SEACrowd / seacrowd-datahub

A collaborative project to collect datasets in SEA languages, SEA regions, or SEA cultures.
Apache License 2.0
60 stars 56 forks source link

Create dataset loader for SEAME #517

Open SamuelCahyawijaya opened 5 months ago

SamuelCahyawijaya commented 5 months ago

Dataloader name: seame/seame.py DataCatalogue: http://seacrowd.github.io/seacrowd-catalogue/card.html?seame

Dataset seame
Description In Singapore and Malaysia, people often speak a mixture of Mandarin and English within a single sentence. We call such sentences intra-sentential code-switch sentences.

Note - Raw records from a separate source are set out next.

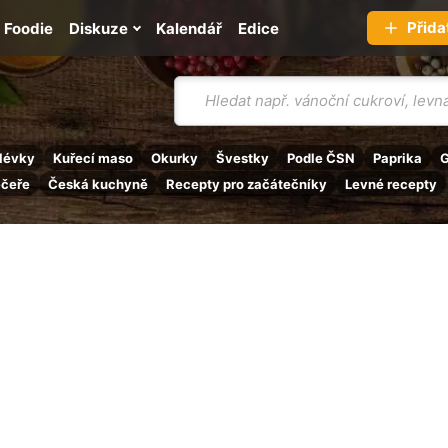
Přida
Foodie
Diskuze
Kalendář
Edice
Vyhledávání
lévky
Kuřecí maso
Okurky
Švestky
Podle ČSN
Paprika
G
ečeře
Česká kuchyně
Recepty pro začátečníky
Levné recepty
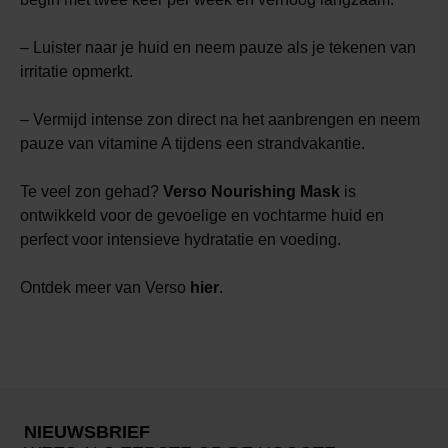
– Luister naar je huid en neem pauze als je tekenen van
irritatie opmerkt.
– Vermijd intense zon direct na het aanbrengen en neem
pauze van vitamine A tijdens een strandvakantie.
Te veel zon gehad?
Verso Nourishing Mask
is
ontwikkeld voor de gevoelige en vochtarme huid en
perfect voor intensieve hydratatie en voeding.
Ontdek meer van Verso
hier
.
NIEUWSBRIEF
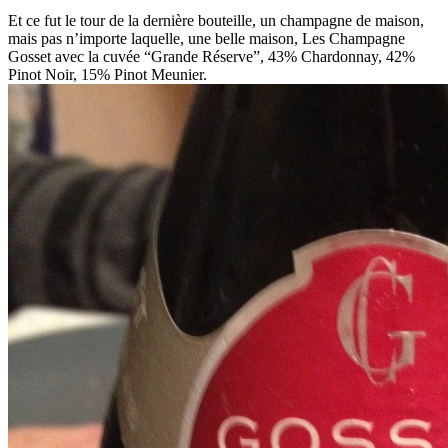
Et ce fut le tour de la dernière bouteille, un champagne de maison,
mais pas n’importe laquelle, une belle maison, Les Champagne
Gosset avec la cuvée “Grande Réserve”, 43% Chardonnay, 42%
Pinot Noir, 15% Pinot Meunier.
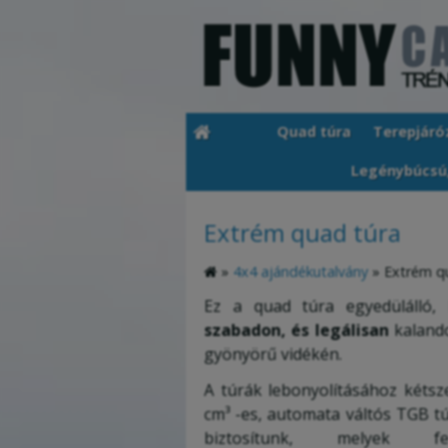
Quad túra
Terepjáró
Legénybúcsú
Extrém quad túra
»
4x4 ajándékutalvány
»
Extrém q
Ez a quad túra egyedülálló,
szabadon, és legálisan
kaland
gyönyörű vidékén.
A túrák lebonyolításához kétsz
cm³ -es, automata váltós TGB t
biztosítunk, melyek felez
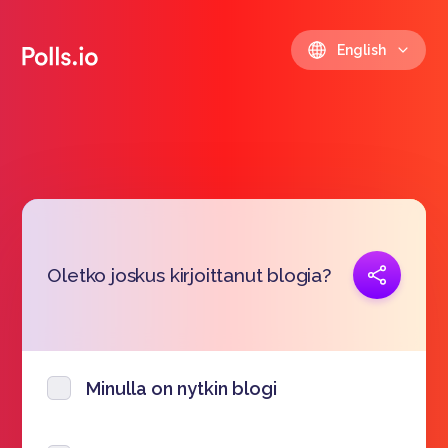
English
Copy link
Oletko joskus kirjoittanut blogia?
https://polls.io/en/dioib
Minulla on nytkin blogi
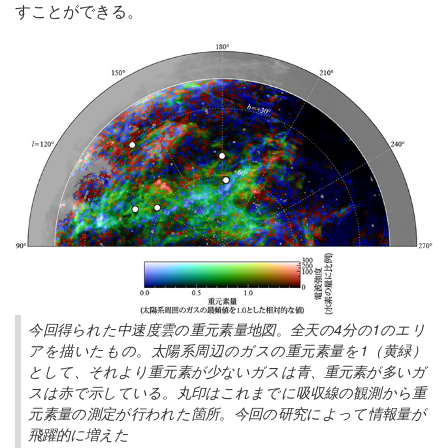
すことができる。
今回得られた中速度雲の重元素量地図。全天の4分の1のエリ
アを描いたもの。太陽系周辺のガスの重元素量を1（黄緑）
として、それより重元素が少ないガスは青、重元素が多いガ
スは赤で示している。丸印はこれまでに吸収線の観測から重
元素量の測定が行われた箇所。今回の研究によって情報量が
飛躍的に増えた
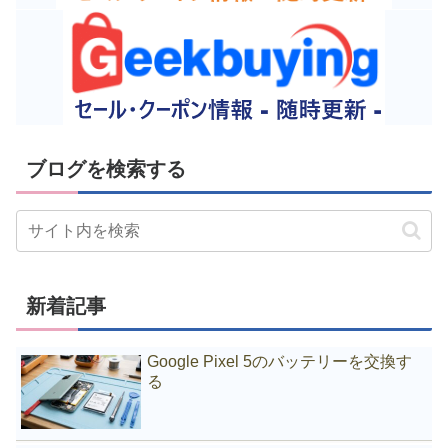
ブログを検索する
新着記事
Google Pixel 5のバッテリーを交換す
る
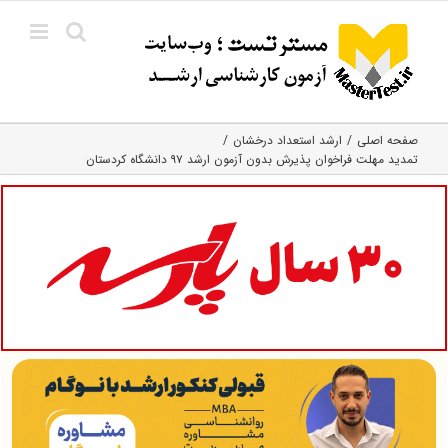
Ski
t
conten
صفحه اصلی
ارشد استعداد درخشان
تمدید مهلت فراخوان پذیرش بدون آزمون ارشد ۹۷ دانشگاه کردستان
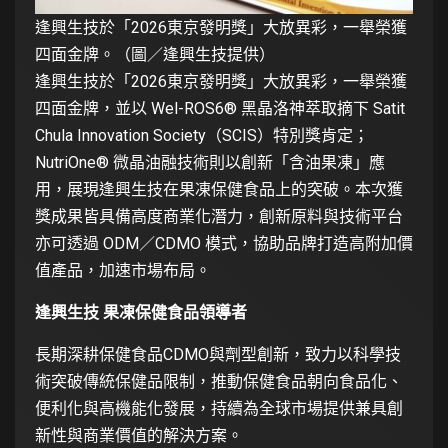
逢興生技於「2026東京發明獎」大放異彩，一舉榮獲
四面金牌。（圖／逢興生技提供）
逢興生技於「2026東京發明獎」大放異彩，一舉榮獲
四面金牌，並以 Wel-ROS6® 黑晶洛神萃取摘下 Satit
Chula Innovation Society（SCIS）特別獎肯定；
NutriOne® 微晶油融技術則以創新「含油果凍」應
用，展現逢興生技在果凍保健食品上的突破。本次獲
獎成果皆具備高度商業化潛力，創新原料與技術平台
亦可透過 ODM／CDMO 模式，協助品牌打造高附加價
值產品，加速市場布局。
逢興生技 果凍保健食品領導者
長期深耕保健食品CDMO與劑型創新，致力以科學技
術突破傳統保健品限制，推動保健食品朝向食品化、
便利化與高機能化發展，持續為全球市場提供兼具創
新性與商業價值的解決方案。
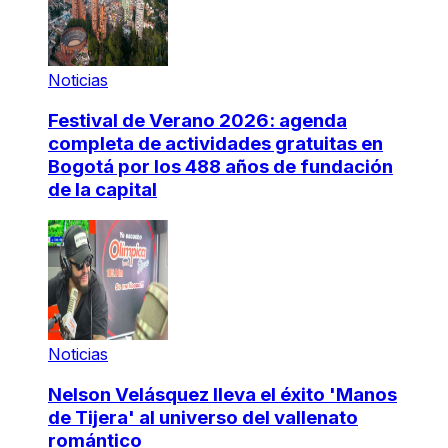
Noticias
Festival de Verano 2026: agenda
completa de actividades gratuitas en
Bogotá por los 488 años de fundación
de la capital
Noticias
Nelson Velásquez lleva el éxito 'Manos
de Tijera' al universo del vallenato
romántico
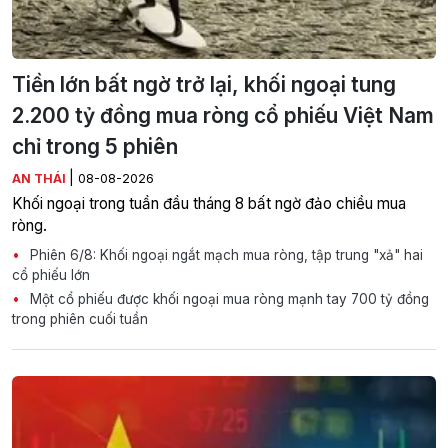
Tiền lớn bất ngờ trở lại, khối ngoại tung
2.200 tỷ đồng mua ròng cổ phiếu Việt Nam
chỉ trong 5 phiên
|
AN THÁI
08-08-2026
Khối ngoại trong tuần đầu tháng 8 bất ngờ đảo chiều mua
ròng.
Phiên 6/8: Khối ngoại ngắt mạch mua ròng, tập trung "xả" hai
cổ phiếu lớn
Một cổ phiếu được khối ngoại mua ròng mạnh tay 700 tỷ đồng
trong phiên cuối tuần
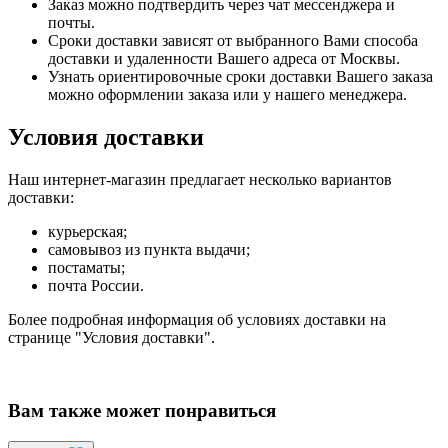
Заказ можно подтвердить через чат мессенджера и
почты.
Сроки доставки зависят от выбранного Вами способа
доставки и удаленности Вашего адреса от Москвы.
Узнать ориентировочные сроки доставки Вашего заказа
можно оформлении заказа или у нашего менеджера.
Условия доставки
Наш интернет-магазин предлагает несколько вариантов
доставки:
курьерская;
самовывоз из пункта выдачи;
постаматы;
почта России.
Более подробная информация об условиях доставки на
странице "Условия доставки".
Вам также может понравиться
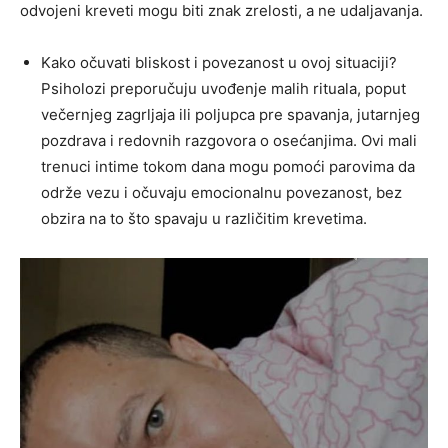
odvojeni kreveti mogu biti znak zrelosti, a ne udaljavanja.
Kako očuvati bliskost i povezanost u ovoj situaciji?
Psiholozi preporučuju uvođenje malih rituala, poput
večernjeg zagrljaja ili poljupca pre spavanja, jutarnjeg
pozdrava i redovnih razgovora o osećanjima. Ovi mali
trenuci intime tokom dana mogu pomoći parovima da
održe vezu i očuvaju emocionalnu povezanost, bez
obzira na to što spavaju u različitim krevetima.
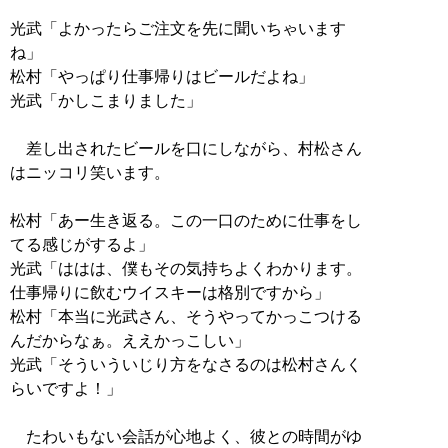
光武「よかったらご注文を先に聞いちゃいます
ね」
松村「やっぱり仕事帰りはビールだよね」
光武「かしこまりました」
差し出されたビールを口にしながら、村松さん
はニッコリ笑います。
松村「あー生き返る。この一口のために仕事をし
てる感じがするよ」
光武「ははは、僕もその気持ちよくわかります。
仕事帰りに飲むウイスキーは格別ですから」
松村「本当に光武さん、そうやってかっこつける
んだからなぁ。ええかっこしい」
光武「そういういじり方をなさるのは松村さんく
らいですよ！」
たわいもない会話が心地よく、彼との時間がゆ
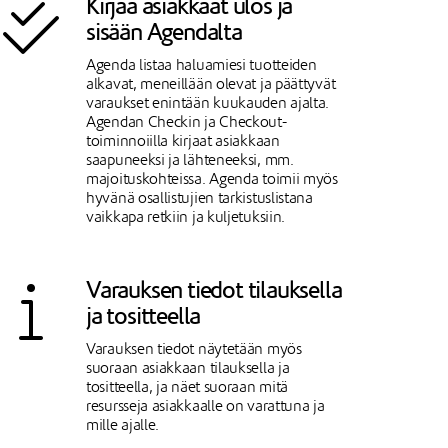
Kirjaa asiakkaat ulos ja
sisään Agendalta
Agenda listaa haluamiesi tuotteiden
alkavat, meneillään olevat ja päättyvät
varaukset enintään kuukauden ajalta.
Agendan Checkin ja Checkout-
toiminnoiilla kirjaat asiakkaan
saapuneeksi ja lähteneeksi, mm.
majoituskohteissa. Agenda toimii myös
hyvänä osallistujien tarkistuslistana
vaikkapa retkiin ja kuljetuksiin.
Varauksen tiedot tilauksella
ja tositteella
Varauksen tiedot näytetään myös
suoraan asiakkaan tilauksella ja
tositteella, ja näet suoraan mitä
resursseja asiakkaalle on varattuna ja
mille ajalle.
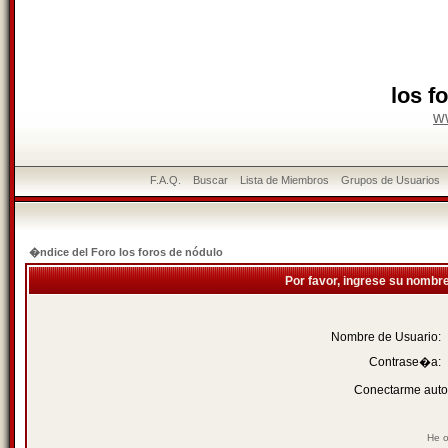
los f
w
F.A.Q.
Buscar
Lista de Miembros
Grupos de Usuarios
�ndice del Foro los foros de nódulo
Por favor, ingrese su nombr
Nombre de Usuario:
Contrase�a:
Conectarme auto
He o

SEAME is a Mandarin-English codeswitching spontaneous speech corpus.
Subsets train, dev_sge, dev_man
Languages cmn, eng
Tasks Speech-to-Text Translation, Automatic Speech Recognition, Language Identification
License Unknown (unknown)
Homepage https://github.com/zengzp0912/SEAME-dev-set
HF URL -
Paper URL https://www.researchgate.net/profile/Tien-Ping-Tan/publication/221481268_Mandarin-English_code-switching_speech_corpus_in_South-East_Asia_SEAME/links/54cb12f80cf2517b7560ffbd/Mandarin-English-code-switching-speech-corpus-in-South-East-Asia-SEAME.pdf
akhdanfadh commented 5 months ago

A heads up, the dataset is here but I think you need to pay for that(?), cmiiw. The GitHub one is only the list of the audio files.